I have a dataframe that is an ID variable and a bunch of date variables. There's a lot of missing data, and I want to convert any date value to a 1, and leave the missing values as-is. I don't care what each date actually is; we're using them more like "is there a date or not."
Example df and failed attempts:
df <- data.frame(
id = c("a", "b", "c", "d", "e"),
var_abc = as.Date(c("2020-05-06", NA, "2022-06-03", NA, NA), format = "%Y-%m-%d"),
var_def = as.Date(c(NA, "2023-07-03", "2023-07-08", NA, "2022-04-06"), format = "%Y-%m-%d"),
var_ghi = as.Date(c(NA, NA, NA, "2024-05-05", NA), format = "%Y-%m-%d"),
stringsAsFactors = FALSE
)
var_names <- names(df[ , 2:4])
for (y in var_names) {
df$y <- as.numeric(df$y)
df$y[!is.na(df$y)] <- 1
}
df[, 2:7] <- as.numeric(orders_epic[ , 2:7])
For the loop, I get this error: Error in $<-.data.frame(tmp, "y", value = numeric(0)) : replacement has 0 rows, data has 5. Google has told me that the length is a issue, but length(var_names) returns 3. I also tried for (y in names(df[ , 2:4])) { etc., but got the same error.
For the subset, I get this error: Error: 'list' object cannot be coerced to type 'double'. Google has told me I need to change the list to a vector, but that seems like a bad idea given that it's my dataframe.
This link tells me looping over names is a bad idea, but my variable names don't follow a numeric sequence like the answers.
I thought about the apply() variables, but I think they are restricted to a set list of options, like mean.
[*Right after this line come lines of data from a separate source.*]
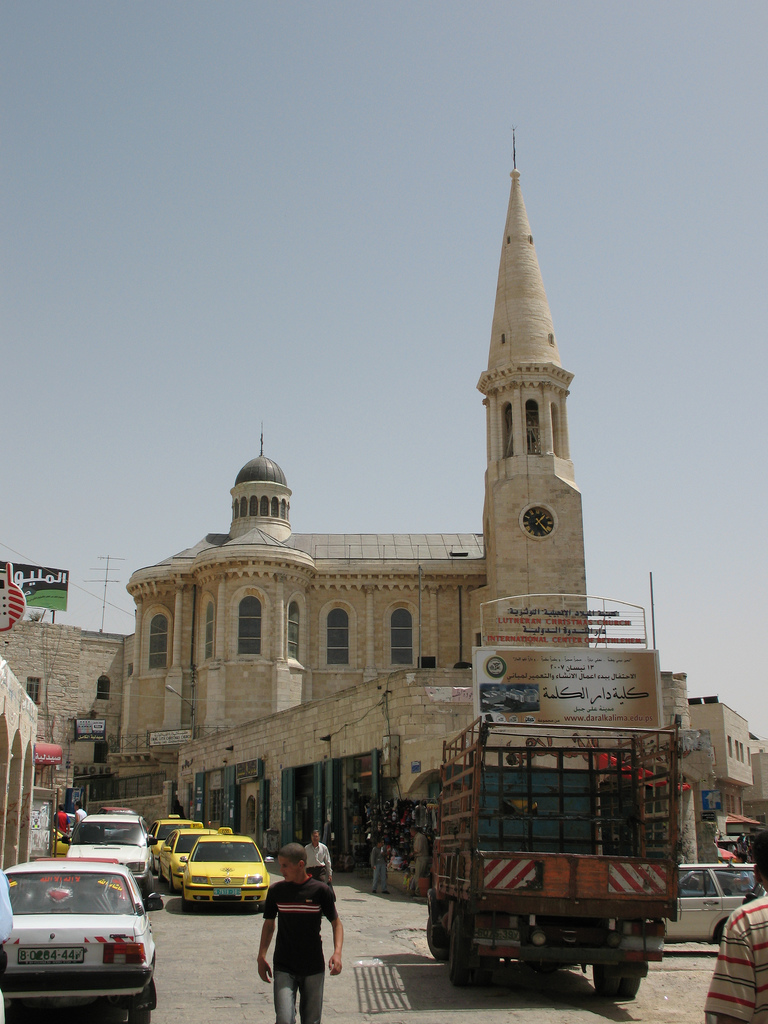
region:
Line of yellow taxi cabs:
[140, 803, 285, 941]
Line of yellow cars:
[136, 800, 273, 939]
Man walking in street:
[234, 817, 356, 1021]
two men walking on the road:
[255, 810, 370, 1020]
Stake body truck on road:
[407, 696, 703, 1017]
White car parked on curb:
[1, 844, 209, 1011]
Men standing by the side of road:
[352, 805, 455, 922]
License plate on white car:
[9, 934, 96, 978]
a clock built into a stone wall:
[497, 479, 583, 585]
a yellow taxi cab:
[189, 828, 271, 905]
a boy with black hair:
[277, 841, 314, 861]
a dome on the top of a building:
[230, 419, 290, 542]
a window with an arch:
[226, 588, 269, 664]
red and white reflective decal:
[484, 856, 537, 893]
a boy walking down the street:
[246, 838, 372, 1017]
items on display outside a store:
[339, 792, 430, 887]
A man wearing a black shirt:
[243, 829, 353, 996]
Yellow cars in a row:
[134, 797, 274, 924]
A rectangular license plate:
[3, 929, 97, 975]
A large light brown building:
[110, 108, 601, 882]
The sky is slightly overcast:
[3, 0, 760, 741]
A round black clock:
[510, 484, 564, 547]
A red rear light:
[91, 925, 154, 977]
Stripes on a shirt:
[687, 879, 759, 1015]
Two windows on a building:
[307, 590, 428, 683]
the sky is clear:
[241, 207, 335, 333]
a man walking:
[260, 848, 354, 1018]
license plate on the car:
[20, 944, 81, 971]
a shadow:
[353, 953, 418, 1019]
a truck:
[450, 725, 662, 913]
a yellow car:
[178, 828, 270, 908]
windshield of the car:
[9, 871, 117, 911]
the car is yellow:
[183, 828, 275, 915]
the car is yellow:
[166, 823, 190, 882]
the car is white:
[6, 853, 173, 1023]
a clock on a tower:
[514, 497, 563, 543]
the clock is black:
[514, 492, 563, 546]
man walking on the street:
[238, 834, 358, 1016]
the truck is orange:
[403, 698, 693, 1020]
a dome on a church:
[215, 407, 314, 571]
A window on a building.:
[392, 597, 419, 663]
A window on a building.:
[316, 603, 356, 663]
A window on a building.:
[282, 599, 301, 659]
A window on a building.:
[241, 593, 266, 658]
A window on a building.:
[151, 614, 168, 669]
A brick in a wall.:
[241, 678, 258, 693]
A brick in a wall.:
[307, 675, 325, 685]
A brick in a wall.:
[331, 676, 349, 685]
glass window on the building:
[236, 591, 262, 618]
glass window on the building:
[236, 612, 262, 628]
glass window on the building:
[233, 636, 262, 649]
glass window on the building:
[322, 605, 348, 624]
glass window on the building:
[321, 624, 346, 643]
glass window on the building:
[324, 645, 348, 663]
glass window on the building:
[389, 624, 408, 643]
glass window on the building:
[390, 646, 413, 664]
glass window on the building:
[145, 631, 168, 651]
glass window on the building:
[147, 652, 168, 667]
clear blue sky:
[145, 201, 241, 263]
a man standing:
[261, 851, 345, 1022]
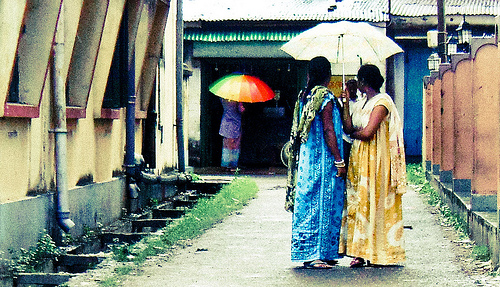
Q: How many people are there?
A: Four.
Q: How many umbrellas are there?
A: Two.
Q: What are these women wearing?
A: Sarongs.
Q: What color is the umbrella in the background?
A: Multi colored.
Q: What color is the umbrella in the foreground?
A: White.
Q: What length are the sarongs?
A: Ankle length.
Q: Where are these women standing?
A: In the walkway.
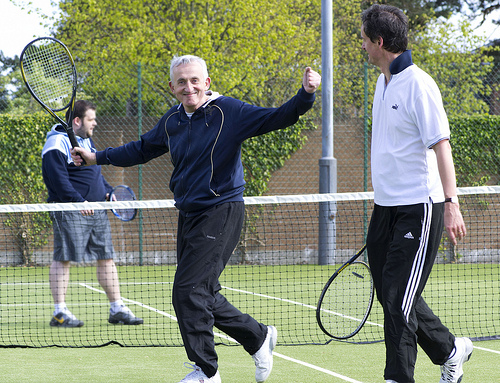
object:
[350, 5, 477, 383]
man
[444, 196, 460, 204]
watch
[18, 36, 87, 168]
tennis racket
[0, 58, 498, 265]
fence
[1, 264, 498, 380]
tennis court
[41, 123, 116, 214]
sweatshirt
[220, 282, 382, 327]
lines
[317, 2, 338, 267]
post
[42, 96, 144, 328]
man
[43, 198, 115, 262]
shorts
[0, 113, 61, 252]
ivy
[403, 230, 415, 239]
adidas logo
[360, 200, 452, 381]
man's pants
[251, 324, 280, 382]
white shoes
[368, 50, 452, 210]
shirt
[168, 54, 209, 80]
hair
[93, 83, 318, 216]
jacket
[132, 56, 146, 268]
post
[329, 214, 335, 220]
bolt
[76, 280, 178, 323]
lines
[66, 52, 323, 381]
man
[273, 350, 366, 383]
line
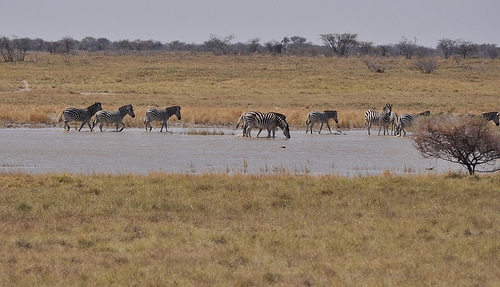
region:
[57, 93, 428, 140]
zebras in the water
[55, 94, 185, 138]
three zebras running in water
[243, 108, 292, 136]
zebra drinkging from water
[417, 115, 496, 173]
bush growing beside water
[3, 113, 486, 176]
water zebras are wading in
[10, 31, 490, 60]
line of trees on horizon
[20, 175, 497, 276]
dry grass in front of water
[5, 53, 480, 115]
dry grass behind water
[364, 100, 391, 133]
zebra looking towards camera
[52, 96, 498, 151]
ten zebras in a herd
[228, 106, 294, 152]
the zebra is drinking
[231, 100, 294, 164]
the zebra is in the water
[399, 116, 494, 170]
the bush is brown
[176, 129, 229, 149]
the grass is growing in the water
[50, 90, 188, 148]
the zebras are walking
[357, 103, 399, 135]
the zebra is standing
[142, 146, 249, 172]
the water is dark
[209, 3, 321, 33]
the sky is gray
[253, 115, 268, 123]
the zebra has stripes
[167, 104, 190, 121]
the zebra has a head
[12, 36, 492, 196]
a herd of zebras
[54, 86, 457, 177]
zebras at a watering hole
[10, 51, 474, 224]
these zebras are on the African planes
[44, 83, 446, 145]
there are eight zebras in this shot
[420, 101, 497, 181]
a tree near the wate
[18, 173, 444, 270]
this grass is scorched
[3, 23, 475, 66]
a skyline for trees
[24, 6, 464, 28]
a hazy day over the plains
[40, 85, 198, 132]
three zebras in the water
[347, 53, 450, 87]
bushes on the plain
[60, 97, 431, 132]
Zebras in the water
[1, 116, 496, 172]
A body of water by the field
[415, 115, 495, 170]
A small tree by the water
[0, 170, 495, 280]
A field near the zebra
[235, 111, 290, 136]
The zebra is drinking the water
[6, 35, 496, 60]
Trees in the distance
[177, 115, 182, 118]
The nose of the zebra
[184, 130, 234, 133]
Grass in the water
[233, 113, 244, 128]
The tail of the zebra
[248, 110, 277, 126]
The zebra has black and white stripes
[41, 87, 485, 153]
zebras in a watering hole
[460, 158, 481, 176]
trunk of a tree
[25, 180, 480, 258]
brown grass on a plain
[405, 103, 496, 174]
tree in the grass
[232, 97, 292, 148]
zebra drinking water in the wild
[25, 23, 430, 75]
trees along the horizon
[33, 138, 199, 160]
water where zebras are drinking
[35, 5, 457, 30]
blue hazy sky in the distance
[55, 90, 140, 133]
zebras running in the water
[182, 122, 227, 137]
patch of grass in water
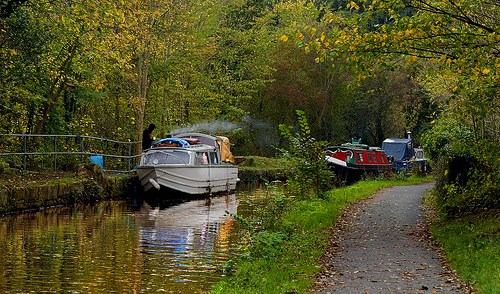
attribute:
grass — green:
[419, 178, 497, 271]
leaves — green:
[173, 34, 278, 77]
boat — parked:
[323, 140, 418, 185]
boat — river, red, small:
[319, 140, 389, 172]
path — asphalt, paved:
[368, 206, 436, 259]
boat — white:
[137, 132, 240, 201]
And I think grep() has to search for a pattern, but my variable names don't follow one.
You can use the double bracket notation in your loop:
for (y in var_names) {
df[[y]] <- as.numeric(df[[y]])
df[[y]][!is.na(df[[y]])] <- 1
}
Right now R is looking for a column literally named 'y', which doesn't exist. That's causing the errors.